That might be the most accurate way of doing it.  Only thing to watch out for is wrap around... the counter is probably a 64 bit unsigned integer which would wrap back to zero after about 18 exabytes.


----------



## blumstng (Apr 8, 2010)

> Only thing to watch out for is wrap around... the counter is probably a 64 bit unsigned integer which would wrap back to zero after about 18 exabytes.


Though I don't expect this to be a problem, I have added a check to make sure of wrap around. Better to account for as many possibilities as you can.

Thanks for all the input.


----------



## phoenix (Apr 8, 2010)

Enable *bsnmpd* in /etc/rc.conf.

Edit /etc/snmpd.config to set the IP to listen on and the community string (password) to use.

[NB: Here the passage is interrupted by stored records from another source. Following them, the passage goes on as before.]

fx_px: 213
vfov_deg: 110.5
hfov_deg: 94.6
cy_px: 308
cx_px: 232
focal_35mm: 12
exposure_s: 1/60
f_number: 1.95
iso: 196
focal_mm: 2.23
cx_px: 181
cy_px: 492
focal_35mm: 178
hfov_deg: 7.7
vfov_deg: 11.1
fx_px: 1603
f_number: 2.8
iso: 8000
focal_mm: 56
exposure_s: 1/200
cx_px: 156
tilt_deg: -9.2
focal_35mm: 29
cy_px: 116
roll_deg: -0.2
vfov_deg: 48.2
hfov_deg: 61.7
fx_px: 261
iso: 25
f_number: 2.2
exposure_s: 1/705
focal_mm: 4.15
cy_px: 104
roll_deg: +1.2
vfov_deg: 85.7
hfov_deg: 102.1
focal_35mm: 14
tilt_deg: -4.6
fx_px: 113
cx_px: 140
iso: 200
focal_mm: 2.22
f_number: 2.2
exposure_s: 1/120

Install the net-mgmt/bsnmp-ucd port, and enable the ucd-snmp module in /etc/snmpd.config.

Then use SNMP to query the diskIO* MIBs:  diskIONRead shows the number of bytes read, diskIONWritten shows the number of bytes written.

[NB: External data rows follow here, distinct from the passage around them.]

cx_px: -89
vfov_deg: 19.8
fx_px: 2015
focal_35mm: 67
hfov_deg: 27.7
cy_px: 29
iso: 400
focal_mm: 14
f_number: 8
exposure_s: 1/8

Use MRTG to poll it and generate pretty graphs.


----------



## vbelousov (Feb 27, 2012)

@phoenix

I've been used that sources (diskIONRead and diskIONWritten) to gather info for RRDTool and this is what I've got:

12 disks, stripe of two raidz2, 6 disks each.






4 disks, simple stripe.





4 disks, raidz1





All of them are very weird. It does not seem to be a Megabyte per second. I don't even have a clue what it can be. Maybe you can tell me - what does it mean?


----------



## vbelousov (Feb 29, 2012)

Okay... Doesn't matter. I will use collectd instead of SNMP.


----------